Sezione di testo
○ ○ ○ ○ ○ ○ ○

I love you, Honeybear

Informazioni preliminari sul personaggio: Father John Misty, da circa tre anni, è il progetto musicale che attornia Joshua Tillman, ex membro dei Fleet Foxes, artista tuttofare quasi trentacinquenne.

Ragguagli preliminari sul disco: è qualcosa che si aggrappa, con pochi e occasionali diversivi, alla tradizione cantautorale popolare, e orchestrale, soprattutto americana, da Neil Young ad Elton John, da John Lennon a Burt Bacharach, da Brian Wilson a Randy Newman, e la smetto con l’elenco perché diverrebbe una pedante lista della spesa.

○ ○ ○ ○ ○ ○ ○

Serie di compiti
A. Elenca gli artisti che il testo sul disco di Father John Misty nomina come esempi della tradizione cantautorale popolare e orchestrale americana.
B. Scrivi il seguito del testo sul disco di Father John Misty, ripartendo dopo la sua ultima frase.
I dati non servono a nessuno dei compiti.

Dati forniti
○ ○ ○ ○ ○ ○ ○

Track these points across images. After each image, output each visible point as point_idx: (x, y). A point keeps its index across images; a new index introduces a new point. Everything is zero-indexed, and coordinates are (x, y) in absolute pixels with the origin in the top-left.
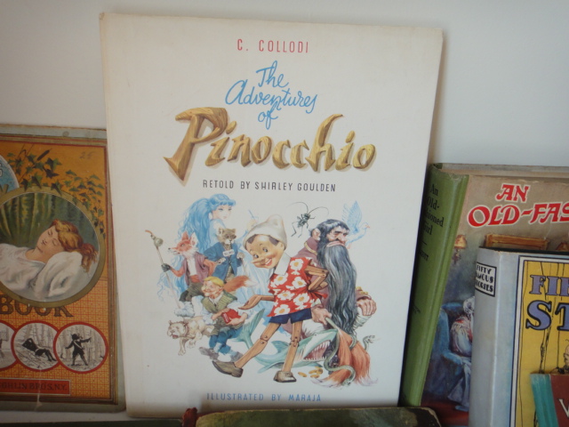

○ ○ ○ ○ ○ ○ ○

Risposte all'esercizio
A. Neil Young, Elton John, John Lennon, Burt Bacharach, Brian Wilson, Randy Newman

B.
Considerazioni preliminari sui testi: si parla di “relazioni personali immerse nel vuoto spirituale contemporaneo”, così dice lo stesso Tillman del suo lavoro che ha pretese di concept. Illusione e disillusione si mescolano un po’ dappertutto, due facce della stessa medaglia o medaglia da una sola faccia: mitologie di sentimenti, apoteosi d’amore, ballate zuccherose tra fronzoli coriandoli e svolazzi, per convertirsi poi in liriche dirette, realistiche, quasi misogine, sarcastiche, non lontane dallo stile di un Sun Kil Moon, almeno nell’ultimo Benji.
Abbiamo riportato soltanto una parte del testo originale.